# TASK ITEM
Copy out the listing in full, exactly as written, but not its pictures.

**** INPUT

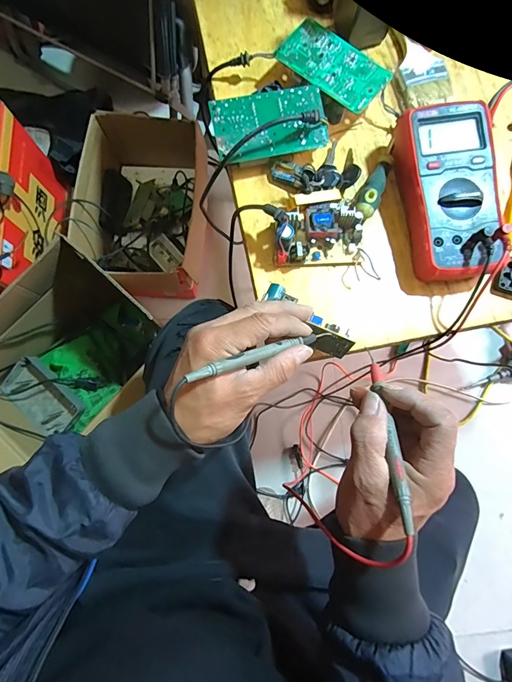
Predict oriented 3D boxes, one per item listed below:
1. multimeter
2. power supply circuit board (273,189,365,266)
[{"bbox_3d":[0.203,-0.155,0.389,0.098,0.046,0.183,-6,79,-2],"label":"multimeter"},{"bbox_3d":[0.067,-0.127,0.393,0.099,0.039,0.081,-3,79,-1],"label":"power supply circuit board"}]

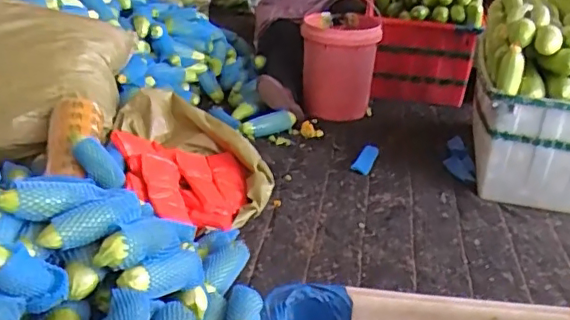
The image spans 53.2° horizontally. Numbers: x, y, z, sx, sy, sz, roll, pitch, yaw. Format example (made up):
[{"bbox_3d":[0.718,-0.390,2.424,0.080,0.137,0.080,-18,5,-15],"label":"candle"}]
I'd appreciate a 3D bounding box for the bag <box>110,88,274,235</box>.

********

# RESULT OF THIS EXERCISE
Predict oriented 3D boxes, one per item listed below:
1. multimeter
2. power supply circuit board (273,189,365,266)
[{"bbox_3d":[0.203,-0.155,0.389,0.098,0.046,0.183,-6,79,-2],"label":"multimeter"},{"bbox_3d":[0.067,-0.127,0.393,0.099,0.039,0.081,-3,79,-1],"label":"power supply circuit board"}]

The image spans 53.2° horizontally. Numbers: x, y, z, sx, sy, sz, roll, pitch, yaw. Format example (made up):
[{"bbox_3d":[0.718,-0.390,2.424,0.080,0.137,0.080,-18,5,-15],"label":"candle"}]
I'd appreciate a 3D bounding box for the bag <box>110,88,274,235</box>.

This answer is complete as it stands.